What is $\lim_{x\to \infty}f(x)=\lim_{x\to \infty}\int_{0}^{x}\prod_{n=1}^{\infty}\left(1-e^{-t-n}\right)dt-x+1$

Question

Working on the Gamma function I found the following:

Let

$$f(x)=\int_{0}^{x}\prod_{n=1}^{\infty}\left(1-e^{-t-n}\right)dt-x+1.$$

What is the limit

$$\lim_{x\to \infty}f(x)=\,?$$

As possible guess it's near by the absissa of the minimum for the factorial function which is $x\simeq 0.4616$.

Question:

Does it admits a closed form?

Answer 1

$$f(x)=(1-x)+\int_0^x \frac{e^t}{e^t-1} \left(e^{-t};\frac{1}{e}\right){}_{\infty }\,\,dt$$ does not seem to have a closed form.

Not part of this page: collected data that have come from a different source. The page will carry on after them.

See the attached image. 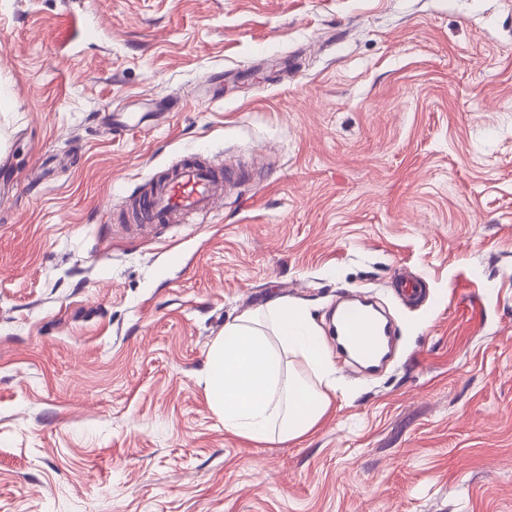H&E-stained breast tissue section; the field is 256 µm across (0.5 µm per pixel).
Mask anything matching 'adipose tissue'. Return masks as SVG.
<instances>
[{"label": "adipose tissue", "mask_w": 512, "mask_h": 512, "mask_svg": "<svg viewBox=\"0 0 512 512\" xmlns=\"http://www.w3.org/2000/svg\"><path fill=\"white\" fill-rule=\"evenodd\" d=\"M334 373L307 307L278 297L225 324L209 345L203 381L225 431L267 444L318 426L336 392Z\"/></svg>", "instance_id": "ef3b65f1"}]
</instances>
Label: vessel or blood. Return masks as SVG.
<instances>
[{
	"label": "vessel or blood",
	"mask_w": 512,
	"mask_h": 512,
	"mask_svg": "<svg viewBox=\"0 0 512 512\" xmlns=\"http://www.w3.org/2000/svg\"><path fill=\"white\" fill-rule=\"evenodd\" d=\"M244 171L215 166L200 160L179 165L168 177L156 182L153 189L137 198L133 210L141 220V230L172 223L179 216L208 212L212 200L236 191L245 180ZM361 298H352L341 310L336 333L343 336L353 351L364 359L373 358L379 326L361 309Z\"/></svg>",
	"instance_id": "b4317fda"
}]
</instances>
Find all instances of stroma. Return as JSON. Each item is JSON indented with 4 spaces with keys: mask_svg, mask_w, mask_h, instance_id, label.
I'll list each match as a JSON object with an SVG mask.
<instances>
[{
    "mask_svg": "<svg viewBox=\"0 0 512 512\" xmlns=\"http://www.w3.org/2000/svg\"><path fill=\"white\" fill-rule=\"evenodd\" d=\"M191 158L253 174L136 230ZM356 290L368 375L329 330ZM280 296L336 394L258 445L201 370ZM0 512H512V0H0Z\"/></svg>",
    "mask_w": 512,
    "mask_h": 512,
    "instance_id": "obj_1",
    "label": "stroma"
}]
</instances>
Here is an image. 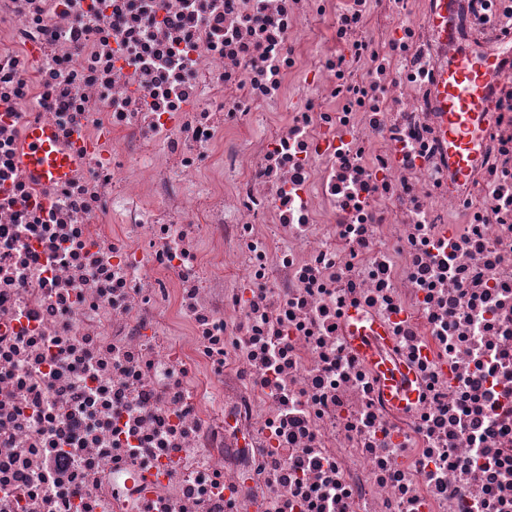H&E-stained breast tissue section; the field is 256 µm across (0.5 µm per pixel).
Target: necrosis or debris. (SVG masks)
Segmentation results:
<instances>
[{
  "mask_svg": "<svg viewBox=\"0 0 512 512\" xmlns=\"http://www.w3.org/2000/svg\"><path fill=\"white\" fill-rule=\"evenodd\" d=\"M0 0V512H512V0ZM53 128L77 165L20 161ZM512 54L475 55L466 48L441 68L439 106L448 112V159L459 177L467 174L496 93L512 81ZM22 163L34 178L49 175L64 179L69 173L70 160L59 151L56 138L48 126H36L26 134Z\"/></svg>",
  "mask_w": 512,
  "mask_h": 512,
  "instance_id": "4bbe7bcc",
  "label": "necrosis or debris"
}]
</instances>
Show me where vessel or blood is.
I'll return each instance as SVG.
<instances>
[{"mask_svg": "<svg viewBox=\"0 0 512 512\" xmlns=\"http://www.w3.org/2000/svg\"><path fill=\"white\" fill-rule=\"evenodd\" d=\"M512 81V54L477 55L460 49L441 68L439 106L448 114V159L465 176L496 93ZM22 163L36 178L67 176L71 163L59 151L50 127L36 126L26 134Z\"/></svg>", "mask_w": 512, "mask_h": 512, "instance_id": "vessel-or-blood-1", "label": "vessel or blood"}]
</instances>
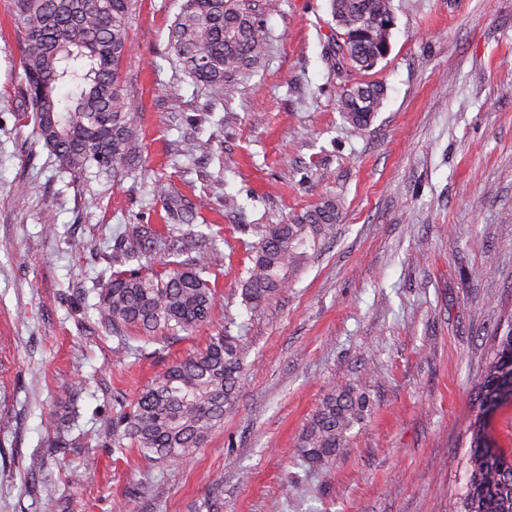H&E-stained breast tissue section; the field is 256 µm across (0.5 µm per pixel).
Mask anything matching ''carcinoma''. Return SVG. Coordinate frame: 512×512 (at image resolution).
Wrapping results in <instances>:
<instances>
[{
    "mask_svg": "<svg viewBox=\"0 0 512 512\" xmlns=\"http://www.w3.org/2000/svg\"><path fill=\"white\" fill-rule=\"evenodd\" d=\"M137 0H17L25 30L22 79L36 136L76 179L98 174L116 178L140 154L134 132L136 109L121 87L122 67L132 49L130 19ZM275 0H184L170 34L175 65L210 99L232 96L237 77L245 76L268 54L265 16ZM336 53L359 70H370L390 50L395 25L392 0H331ZM72 87L67 102L59 89ZM386 89L380 83L345 87L339 108L356 130L366 129L380 110ZM205 153L196 138L177 141L175 154ZM153 196L168 218L189 224L195 214L166 179L153 182ZM336 202L327 200L288 224L262 227L253 246L252 265L243 279V297L255 308L293 286L310 253L325 244L338 220ZM162 233L154 224H128L114 239L112 271L96 305L101 326L116 337L131 329L163 338L189 334L207 323L214 293L203 274L209 252L198 235L168 242V270L151 271ZM137 262L135 269L122 266ZM240 339L226 330L189 358L171 365L144 389L134 406L112 421V447L125 441L148 460L187 464L209 433L224 422L243 373ZM512 368V334L495 339L493 354L477 375L479 402L470 424V454L461 512H512V456L489 447L485 402L507 384ZM370 407L367 391L331 389L304 432L299 452L312 464L336 457L349 433ZM69 419L51 418L49 430L58 447L67 445Z\"/></svg>",
    "mask_w": 512,
    "mask_h": 512,
    "instance_id": "obj_1",
    "label": "carcinoma"
}]
</instances>
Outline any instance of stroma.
<instances>
[{"label":"stroma","instance_id":"35a3bbf8","mask_svg":"<svg viewBox=\"0 0 512 512\" xmlns=\"http://www.w3.org/2000/svg\"><path fill=\"white\" fill-rule=\"evenodd\" d=\"M181 4L138 0L122 84L141 154L124 180L86 184L33 132L24 31L0 0V512H207L215 494L220 512H457L472 378L512 315V0H392L391 49L368 71L337 70L330 0H279L267 59L216 106L173 78ZM368 81L387 97L359 133L339 98ZM191 132L205 154L175 157ZM160 175L216 241L215 305L178 341L120 340L95 309L106 244L166 223ZM327 200L329 242L293 288L247 308L259 227ZM224 329L241 336L246 373L193 462L114 452L122 405ZM366 381L372 411L336 458L298 460L330 387ZM72 410L71 444L55 447L46 420Z\"/></svg>","mask_w":512,"mask_h":512}]
</instances>
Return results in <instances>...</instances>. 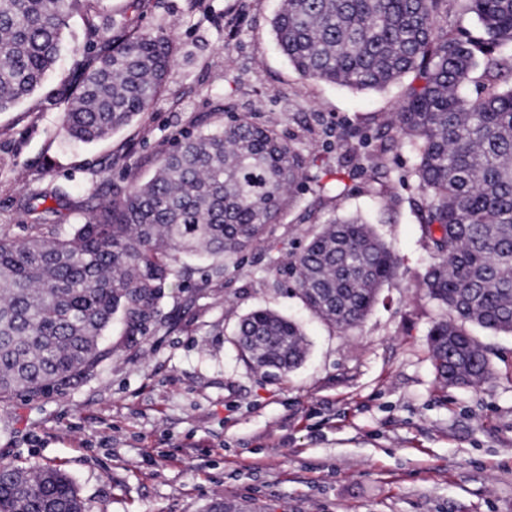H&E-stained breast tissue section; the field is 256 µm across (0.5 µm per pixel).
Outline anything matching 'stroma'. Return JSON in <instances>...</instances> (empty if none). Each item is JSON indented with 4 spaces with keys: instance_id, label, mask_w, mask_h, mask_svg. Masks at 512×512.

Numerically, the convergence is quite fast $$\left( \begin{array}{cc} x & f(x) \\ 10 & 0.4620257654385160639655594317 \\ 15 & 0.4619995218587963453456974771 \\ 20 & 0.4619993450303188952646355559 \\ 25 & 0.4619993438388579577552602090 \\ 30 & 0.4619993438308299571055464707 \\ 35 & 0.4619993438307758648626600170 \\ 40 & 0.4619993438307755003919943864 \\ 45 & 0.4619993438307754979362103587 \\ 50 & 0.4619993438307754979196634161 \\ 55 & 0.4619993438307754979195519237 \\ 60 & 0.4619993438307754979195511724 \\ 65 & 0.4619993438307754979195511669 \\ 70 & 0.4619993438307754979195511671 \\ 75 & 0.4619993438307754979195511673 \\ \end{array} \right)$$

Nothing found using inverse symbolic calculators (interesting are the two expressions above and below this value in the $ISC$).

Answer 2

$\prod_{n=1}^{\infty}\left(1-e^{-t-n}\right)$ has its roots at $t=-n, t \in (-\infty, -1]$

Also $$\sin(x) = x\prod_{n=1}^\infty \left(1-\frac{x^2}{n^2\pi^2}\right)$$

$$\frac{\sin(\pi x)}{\pi x} = \prod_{n=1}^\infty \left(1-\frac{x^2}{n^2}\right)$$

$$\frac{\sin(\pi e^{\frac{-x}{2}})}{\pi}e^{\frac{x}{2}} = \prod_{n=1}^\infty \left(1-\frac{e^{-x}}{n^2}\right)$$ The last problem seems to be how to convert $n^{2}$ to $e^n$. This is probably a modification of a infinite product, I found some similarities with the $\sin(x)$ one but it didnot work out in the end.

Answer 3

Not a closed form, but a rapidly (i.e. quadratically) convergent series, worth noting: $$\color{blue}{1-\frac1{e-1}+\frac1{2(e-1)(e^2-1)}-\frac1{3(e-1)(e^2-1)(e^3-1)}+\dots}$$ Indeed, we're evaluating $1-I(e^{-1})$ where, in this notation, $$I(q)=\int_0^\infty\big(1-(qe^{-t};q)_\infty\big)\,dt=\sum_{n=1}^\infty(-1)^{n-1}\frac{q^{n(n+1)/2}}{n(q;q)_n}$$ after using a series for $(x;q)_\infty$ from here, and termwise integration.